Material excerpted from a collection
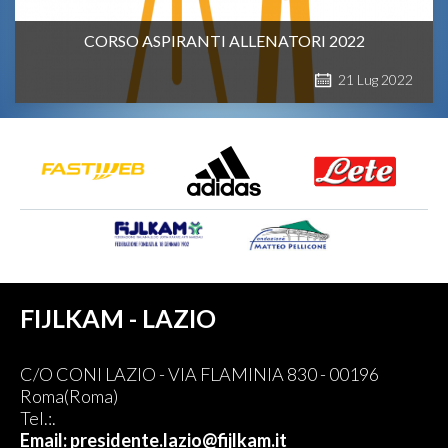
CORSO ASPIRANTI ALLENATORI 2022
21
Lug
2022
FIJLKAM - LAZIO
C/O CONI LAZIO - VIA FLAMINIA 830 - 00196
Roma(Roma)
Tel.:.
Email: presidente.lazio@fijlkam.it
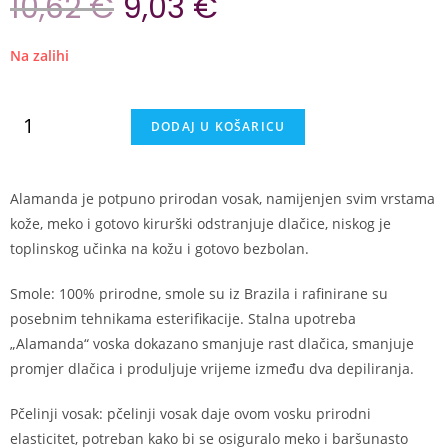
10,62
€
9,03
€
Na zalihi
DODAJ U KOŠARICU
Alamanda je potpuno prirodan vosak, namijenjen svim vrstama
kože, meko i gotovo kirurški odstranjuje dlačice, niskog je
toplinskog učinka na kožu i gotovo bezbolan.
Smole: 100% prirodne, smole su iz Brazila i rafinirane su
posebnim tehnikama esterifikacije. Stalna upotreba
„Alamanda“ voska dokazano smanjuje rast dlačica, smanjuje
promjer dlačica i produljuje vrijeme između dva depiliranja.
Pčelinji vosak: pčelinji vosak daje ovom vosku prirodni
elasticitet, potreban kako bi se osiguralo meko i baršunasto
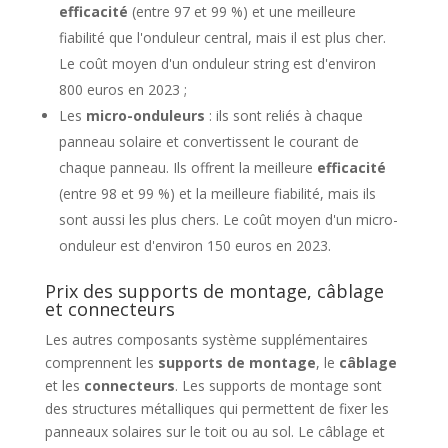
efficacité
(entre 97 et 99 %) et une meilleure
fiabilité que l'onduleur central, mais il est plus cher.
Le coût moyen d'un onduleur string est d'environ
800 euros en 2023 ;
Les
micro-onduleurs
: ils sont reliés à chaque
panneau solaire et convertissent le courant de
chaque panneau. Ils offrent la meilleure
efficacité
(entre 98 et 99 %) et la meilleure fiabilité, mais ils
sont aussi les plus chers. Le coût moyen d'un micro-
onduleur est d'environ 150 euros en 2023.
Prix des supports de montage, câblage
et connecteurs
Les autres composants système supplémentaires
comprennent les
supports de montage
, le
câblage
et les
connecteurs
. Les supports de montage sont
des structures métalliques qui permettent de fixer les
panneaux solaires sur le toit ou au sol. Le câblage et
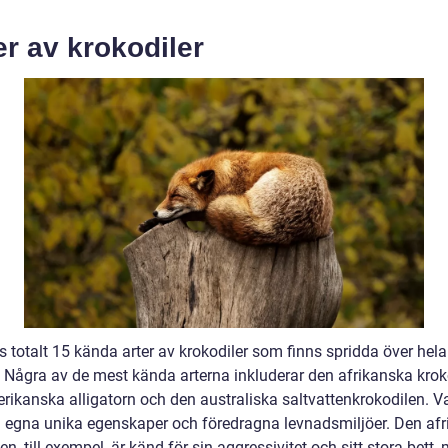
.
r av krokodiler
s totalt 15 kända arter av krokodiler som finns spridda över hela
. Några av de mest kända arterna inkluderar den afrikanska krok
rikanska alligatorn och den australiska saltvattenkrokodilen. Va
a egna unika egenskaper och föredragna levnadsmiljöer. Den af
en, till exempel, är känd för sin aggressivitet och sitt stora bett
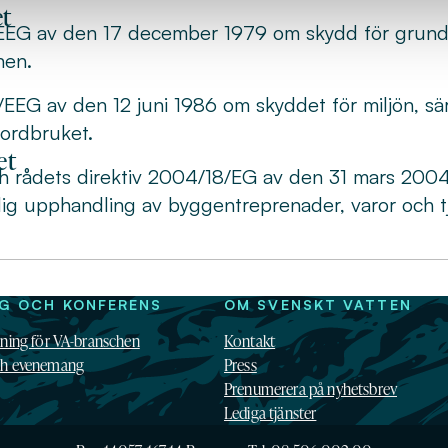
et
/EEG av den 17 december 1979 om skydd för grund
nen.
EEG av den 12 juni 1986 om skyddet för miljön, sär
jordbruket.
et
h rådets direktiv 2004/18/EG av den 31 mars 200
lig upphandling av byggentreprenader, varor och tj
NG OCH KONFERENS
OM SVENSKT VATTEN
dning för VA-branschen
Kontakt
ch evenemang
Press
Prenumerera på nyhetsbrev
Lediga tjänster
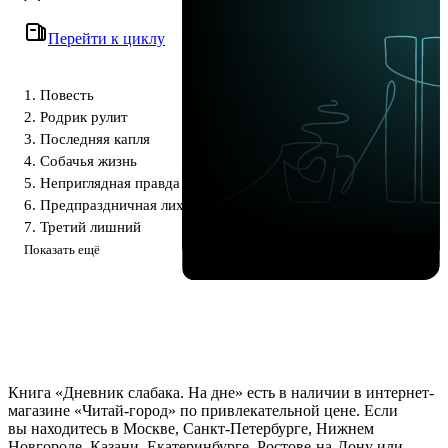
Перейти к циклу
1. Повесть
2. Родрик рулит
3. Последняя капля
4. Собачья жизнь
5. Неприглядная правда
6. Предпраздничная лихорадка
7. Третий лишний
Показать ещё
Книга «Дневник слабака. На дне» есть в наличии в интернет-
магазине «Читай-город» по привлекательной цене. Если
вы находитесь в Москве, Санкт-Петербурге, Нижнем
Новгороде, Казани, Екатеринбурге, Ростове-на-Дону или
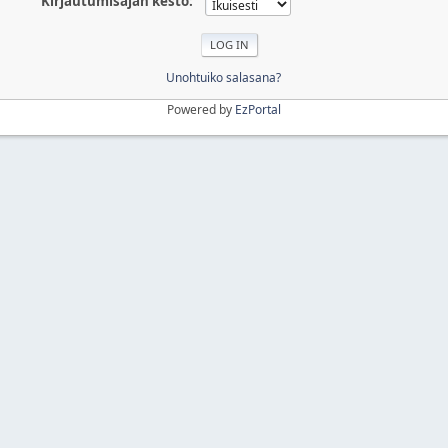
Kirjautumisajan kesto:
Unohtuiko salasana?
Powered by
EzPortal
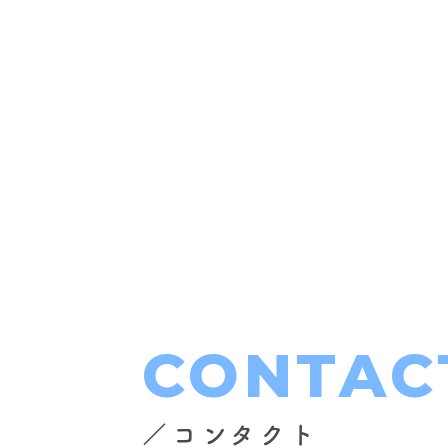
CONTAC
／コンタクト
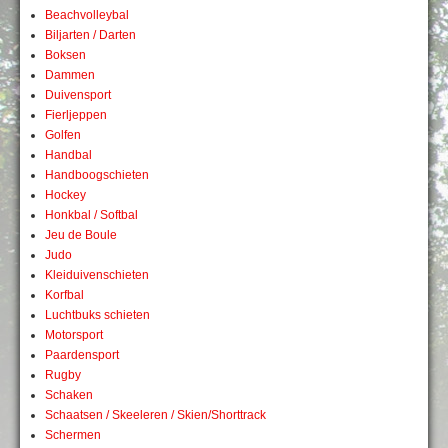
Beachvolleybal
Biljarten / Darten
Boksen
Dammen
Duivensport
Fierljeppen
Golfen
Handbal
Handboogschieten
Hockey
Honkbal / Softbal
Jeu de Boule
Judo
Kleiduivenschieten
Korfbal
Luchtbuks schieten
Motorsport
Paardensport
Rugby
Schaken
Schaatsen / Skeeleren / Skien/Shorttrack
Schermen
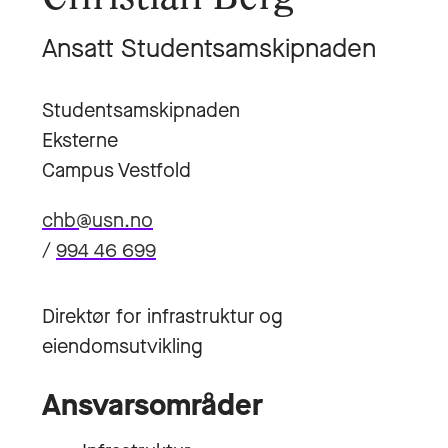
Ansatt Studentsamskipnaden
Studentsamskipnaden
Eksterne
Campus Vestfold
chb@usn.no
/
994 46 699
Direktør for infrastruktur og
eiendomsutvikling
Ansvarsområder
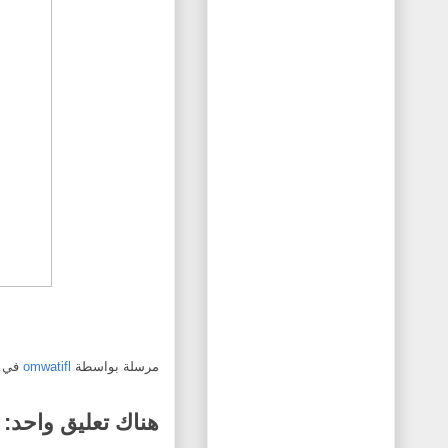
مرسلة بواسطة
omwatifl
في
هناك تعليق واحد:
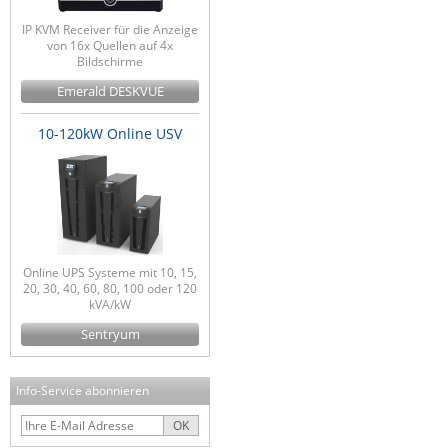
IP KVM Receiver für die Anzeige
von 16x Quellen auf 4x
Bildschirme
Emerald DESKVUE
10-120kW Online USV
Online UPS Systeme mit 10, 15,
20, 30, 40, 60, 80, 100 oder 120
kVA/kW
Sentryum
Info-Service abonnieren
OK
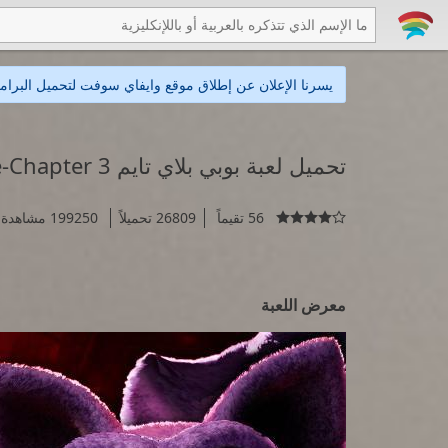
يسرنا الإعلان عن إطلاق موقع وايفاي سوفت لتحميل البرامج
تحميل لعبة بوبي بلاي تايم Poppy Playtime-Chapter 3
56 تقيماً
26809 تحميلاً
199250 مشاهدة

معرض اللعبة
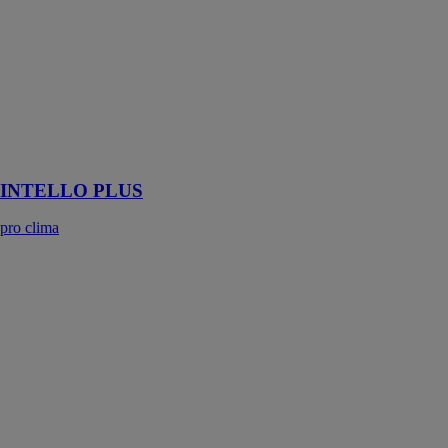
pro clima
Frein-vapeur
haute
performance
Hydrosafe®
avec armature
pour tous les
isolants fibreux
INTELLO PLUS
pro clima
INVISI BAND
ROTH
FRANCE
INVISI BAND
est un ruban
mono-adhésif
transparent sans
liner, résistant
aux uv et aux
hautes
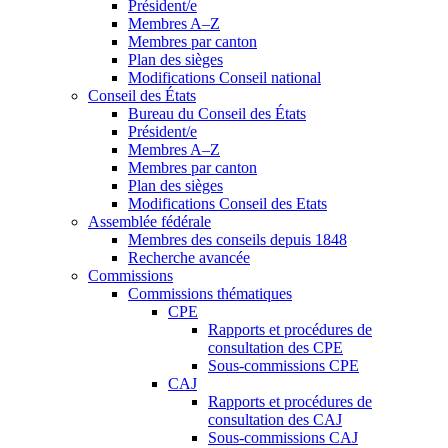
Président/e
Membres A–Z
Membres par canton
Plan des sièges
Modifications Conseil national
Conseil des États
Bureau du Conseil des États
Président/e
Membres A–Z
Membres par canton
Plan des sièges
Modifications Conseil des Etats
Assemblée fédérale
Membres des conseils depuis 1848
Recherche avancée
Commissions
Commissions thématiques
CPE
Rapports et procédures de
consultation des CPE
Sous-commissions CPE
CAJ
Rapports et procédures de
consultation des CAJ
Sous-commissions CAJ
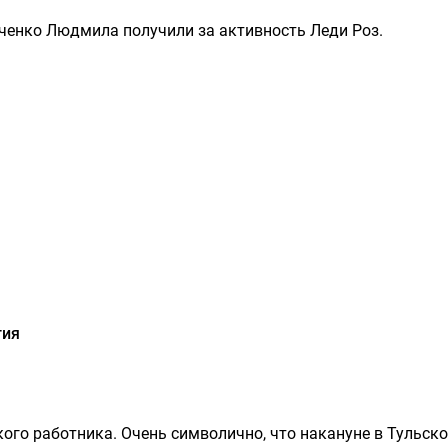
ьченко Людмила получили за активность Леди Роз.
тия
ого работника. Очень символично, что накануне в Тульск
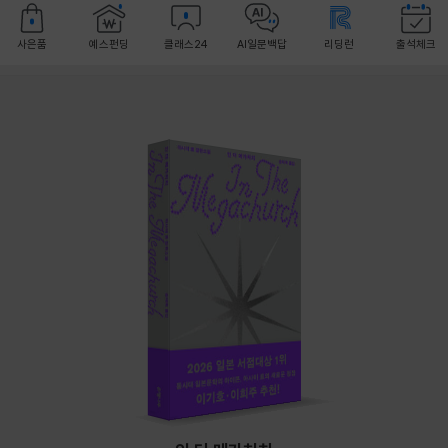
사은품
예스펀딩
클래스24
AI일문백답
리딩런
출석체크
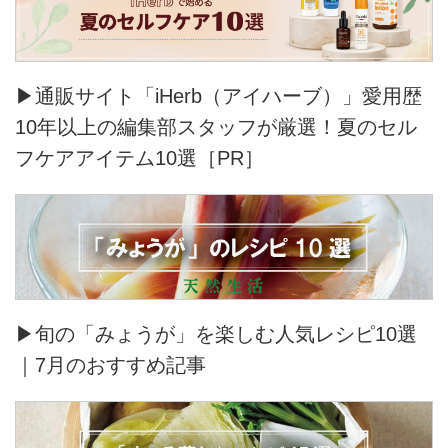
▶通販サイト「iHerb（アイハーブ）」愛用歴
10年以上の編集部スタッフが厳選！夏のセル
フケアアイテム10選［PR］
▶旬の「みょうが」を楽しむ人気レシピ10選
｜7月のおすすめ記事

**PROBLEM TO SOLVE:** Extract the text from all of the material and repeat its lines exactly, leaving the pictures out of your answer.

**RESPONSE AREA:**
CORSO ASPIRANTI ALLENATORI 2022
21
Lug
2022
FIJLKAM - LAZIO
C/O CONI LAZIO - VIA FLAMINIA 830 - 00196
Roma(Roma)
Tel.:.
Email: presidente.lazio@fijlkam.it
10,62
€
9,03
€
Na zalihi
DODAJ U KOŠARICU
Alamanda je potpuno prirodan vosak, namijenjen svim vrstama
kože, meko i gotovo kirurški odstranjuje dlačice, niskog je
toplinskog učinka na kožu i gotovo bezbolan.
Smole: 100% prirodne, smole su iz Brazila i rafinirane su
posebnim tehnikama esterifikacije. Stalna upotreba
„Alamanda“ voska dokazano smanjuje rast dlačica, smanjuje
promjer dlačica i produljuje vrijeme između dva depiliranja.
Pčelinji vosak: pčelinji vosak daje ovom vosku prirodni
elasticitet, potreban kako bi se osiguralo meko i baršunasto
efficacité
(entre 97 et 99 %) et une meilleure
fiabilité que l'onduleur central, mais il est plus cher.
Le coût moyen d'un onduleur string est d'environ
800 euros en 2023 ;
Les
micro-onduleurs
: ils sont reliés à chaque
panneau solaire et convertissent le courant de
chaque panneau. Ils offrent la meilleure
efficacité
(entre 98 et 99 %) et la meilleure fiabilité, mais ils
sont aussi les plus chers. Le coût moyen d'un micro-
onduleur est d'environ 150 euros en 2023.
Prix des supports de montage, câblage
et connecteurs
Les autres composants système supplémentaires
comprennent les
supports de montage
, le
câblage
et les
connecteurs
. Les supports de montage sont
des structures métalliques qui permettent de fixer les
panneaux solaires sur le toit ou au sol. Le câblage et
.
r av krokodiler
s totalt 15 kända arter av krokodiler som finns spridda över hela
. Några av de mest kända arterna inkluderar den afrikanska krok
rikanska alligatorn och den australiska saltvattenkrokodilen. Va
a egna unika egenskaper och föredragna levnadsmiljöer. Den af
en, till exempel, är känd för sin aggressivitet och sitt stora bett
et
/EEG av den 17 december 1979 om skydd för grund
nen.
EEG av den 12 juni 1986 om skyddet för miljön, sär
jordbruket.
et
h rådets direktiv 2004/18/EG av den 31 mars 200
lig upphandling av byggentreprenader, varor och tj
NG OCH KONFERENS
OM SVENSKT VATTEN
dning för VA-branschen
Kontakt
ch evenemang
Press
Prenumerera på nyhetsbrev
Lediga tjänster
Перейти к циклу
1. Повесть
2. Родрик рулит
3. Последняя капля
4. Собачья жизнь
5. Неприглядная правда
6. Предпраздничная лихорадка
7. Третий лишний
Показать ещё
Книга «Дневник слабака. На дне» есть в наличии в интернет-
магазине «Читай-город» по привлекательной цене. Если
вы находитесь в Москве, Санкт-Петербурге, Нижнем
Новгороде, Казани, Екатеринбурге, Ростове-на-Дону или
Kirjautumisajan kesto:
Unohtuiko salasana?
Powered by
EzPortal
CONTAC
／コンタクト
Beachvolleybal
Biljarten / Darten
Boksen
Dammen
Duivensport
Fierljeppen
Golfen
Handbal
Handboogschieten
Hockey
Honkbal / Softbal
Jeu de Boule
Judo
Kleiduivenschieten
Korfbal
Luchtbuks schieten
Motorsport
Paardensport
Rugby
Schaken
Schaatsen / Skeeleren / Skien/Shorttrack
Schermen
Ansatt Studentsamskipnaden
Studentsamskipnaden
Eksterne
Campus Vestfold
chb@usn.no
/
994 46 699
Direktør for infrastruktur og
eiendomsutvikling
Ansvarsområder
مرسلة بواسطة
omwatifl
في
هناك تعليق واحد:
IP KVM Receiver für die Anzeige
von 16x Quellen auf 4x
Bildschirme
Emerald DESKVUE
10-120kW Online USV
Online UPS Systeme mit 10, 15,
20, 30, 40, 60, 80, 100 oder 120
kVA/kW
Sentryum
Info-Service abonnieren
OK
يسرنا الإعلان عن إطلاق موقع وايفاي سوفت لتحميل البرامج
تحميل لعبة بوبي بلاي تايم Poppy Playtime-Chapter 3
56 تقيماً
26809 تحميلاً
199250 مشاهدة

معرض اللعبة
pro clima
Frein-vapeur
haute
performance
Hydrosafe®
avec armature
pour tous les
isolants fibreux
INTELLO PLUS
pro clima
INVISI BAND
ROTH
FRANCE
INVISI BAND
est un ruban
mono-adhésif
transparent sans
liner, résistant
aux uv et aux
hautes
Président/e
Membres A–Z
Membres par canton
Plan des sièges
Modifications Conseil national
Conseil des États
Bureau du Conseil des États
Président/e
Membres A–Z
Membres par canton
Plan des sièges
Modifications Conseil des Etats
Assemblée fédérale
Membres des conseils depuis 1848
Recherche avancée
Commissions
Commissions thématiques
CPE
Rapports et procédures de
consultation des CPE
Sous-commissions CPE
CAJ
Rapports et procédures de
consultation des CAJ
Sous-commissions CAJ
ьченко Людмила получили за активность Леди Роз.
тия
ого работника. Очень символично, что накануне в Тульск
사은품
예스펀딩
클래스24
AI일문백답
리딩런
출석체크
▶通販サイト「iHerb（アイハーブ）」愛用歴
10年以上の編集部スタッフが厳選！夏のセル
フケアアイテム10選［PR］
▶旬の「みょうが」を楽しむ人気レシピ10選
｜7月のおすすめ記事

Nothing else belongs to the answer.